License and disclaimer

Copyright 2024 DeepMind Technologies Limited

All software is licensed under the Apache License, Version 2.0 (Apache 2.0); you may not use this file except in compliance with the Apache 2.0 license. You may obtain a copy of the Apache 2.0 license at: https://www.apache.org/licenses/LICENSE-2.0

All other materials are licensed under the Creative Commons Attribution 4.0 International License (CC-BY).
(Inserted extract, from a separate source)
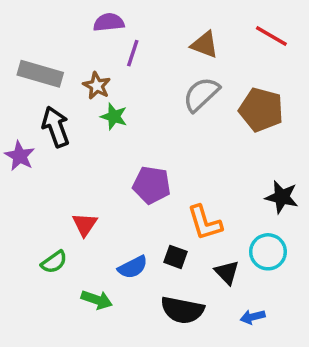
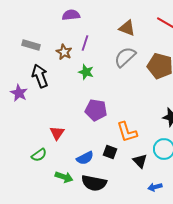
purple line: (133, 53) -> (85, 43), moved
gray rectangle: (40, 74) -> (31, 45), size x0.7
green star: (114, 117) -> (86, 72), moved
black semicircle: (182, 310) -> (94, 183), moved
You may obtain a copy of the CC-BY license at: https://creativecommons.org/licenses/by/4.0/legalcode

Unless required by applicable law or agreed to in writing, all software and materials distributed here under the Apache 2.0 or CC-BY licenses are distributed on an "AS IS" BASIS, WITHOUT WARRANTIES OR CONDITIONS OF ANY KIND, either express or implied. See the licenses for the specific language governing permissions and limitations under those licenses.

This is not an official Google product.